24 November 1933
Letter from Julius Bab to Georg Hermann concerning the launch of a Jewish book club
Less than two months had passed since the Cultural League of German Jews had staged its first theatrical production—Nathan the Wise—at the Berliner Theater in Charlottenstrasse. This play had been followed by a variety of additional cultural events: a second theater production, several concerts and numerous lectures. Now Julius Bab (1880–1955), co-founder, board member and dramaturgical director at the Cultural League, had plans to launch a book club for German Jews. In a letter to the writer Georg Hermann (1871–1943), who was living in Dutch exile, he announced his intentions, explaining that the club would not be founded “directly by the Cultural League, but with its active support and based on its example as an undertaking by all the major German Jewish organizations.”
A few months earlier, Bab had recruited Hermann to serve on the Cultural League’s honorary board. Now he hoped to win his support for the undertaking. Bab thought that the best way to start the club was with one of Georg Hermann’s novels. He expected disagreement on this matter, but believed it could be overcome. He wrote that he and Hermann could discuss sales details and other important questions once he had received Hermann’s manuscript.
Not long after Bab sent his letter, the establishment of the German Jewish Book Society (Buchgesellschaft der Deutschen Juden) was announced in the second December issue of the Cultural League’s monthly journal. Conditions of membership were also included: for one mark a month, members were eligible to receive four books a year, together with a list of titles that “due to their particular interest for Jews are no longer available in public bookstores.”
The enterprise officially commenced operations in 1934. Now called the Jewish Book Association (Jüdische Buch-Vereinigung), it was regarded as unwelcome competition by many Jewish publishing houses. The company was managed by the publishers Erich Lichtenstein (1888–1967) and Erwin Loewe (1895–1974), who had founded the private book association mentioned in Bab’s letter. The following month, the Jewish Book Association brought out its first publication, Hermann’s novel Eine Zeit stirbt (The Death of an Era). This work was the last in a series of five books describing the changing world of an assimilated Jewish family in Germany from the imperial period to the mid-1920s.

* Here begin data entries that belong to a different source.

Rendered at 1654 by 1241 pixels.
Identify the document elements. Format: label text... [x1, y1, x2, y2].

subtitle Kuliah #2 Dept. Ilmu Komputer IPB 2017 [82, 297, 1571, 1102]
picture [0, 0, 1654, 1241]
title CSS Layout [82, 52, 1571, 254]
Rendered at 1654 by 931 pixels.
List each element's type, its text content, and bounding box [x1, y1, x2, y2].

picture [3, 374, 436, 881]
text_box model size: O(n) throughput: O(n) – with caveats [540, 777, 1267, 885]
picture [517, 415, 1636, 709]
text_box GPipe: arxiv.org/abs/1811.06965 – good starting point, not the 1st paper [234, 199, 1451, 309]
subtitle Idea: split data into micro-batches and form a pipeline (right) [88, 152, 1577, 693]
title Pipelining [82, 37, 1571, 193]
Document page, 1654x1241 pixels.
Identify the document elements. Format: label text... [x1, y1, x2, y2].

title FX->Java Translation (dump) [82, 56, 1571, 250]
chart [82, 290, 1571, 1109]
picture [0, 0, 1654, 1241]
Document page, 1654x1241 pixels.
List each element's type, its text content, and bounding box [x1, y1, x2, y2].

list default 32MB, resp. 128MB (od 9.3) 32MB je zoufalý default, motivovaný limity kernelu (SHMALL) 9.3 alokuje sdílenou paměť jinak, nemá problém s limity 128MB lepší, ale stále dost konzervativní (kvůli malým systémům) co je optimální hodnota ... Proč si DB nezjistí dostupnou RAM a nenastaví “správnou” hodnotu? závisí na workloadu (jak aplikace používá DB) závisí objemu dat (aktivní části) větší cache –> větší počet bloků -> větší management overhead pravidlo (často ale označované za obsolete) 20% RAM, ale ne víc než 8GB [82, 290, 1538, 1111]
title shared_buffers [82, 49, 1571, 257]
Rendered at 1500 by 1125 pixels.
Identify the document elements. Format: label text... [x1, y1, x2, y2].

In 1935 the Jewish Book Association had nine thousand members. By the time it was forced to close down in August 1938, it had published a total of nineteen works, including additional novels, a new German translation of the Torah, a history of the Jews in Germany and an illustrated book on Palestine. Among its authors were three other members of the Cultural League’s honorary board: Ismar Elbogen, Arthur Eloesser and Jakob Wassermann.
Cultural League of German Jews
Berlin SW 68
Dönhoff A7, 7735
National Director: Dr. Kurt Singer
National Secretary: Dr. Werner Levie
Herr Georg Hermann
24 November 1933
Dear Georg Hermann,
I am writing to you concerning the following matter: a Jewish book club is in the works, to be founded not directly by the Cultural League, but with its active support and based on its example as an undertaking by all the major German Jewish organizations (a private Jewish book association already exists, which we will very probably take over). The driving force behind this project is yours truly, but naturally I will have to enter into discussions with many of our co-religionists and reach some kind of agreement. I believe the best way to start this undertaking is with your novel, but it is obvious that certain other people will be of a different opinion and their opposition will have to be overcome. In any case, we need to acquaint ourselves with the manuscript. Can you send a copy to my home address!? The book club will not be officially established until next week. I cannot rule out a merger with the International Library of Jewish Culture [Internationale Jüdische Kulturbibliothek]—although I do not know exactly what that is. Perhaps you could grant us the rights to the book within the borders of the German Reich or provide us with a specific number of copies.
However, we cannot discuss these matters until the most important question has been settled. So please send me a manuscript as soon as possible!!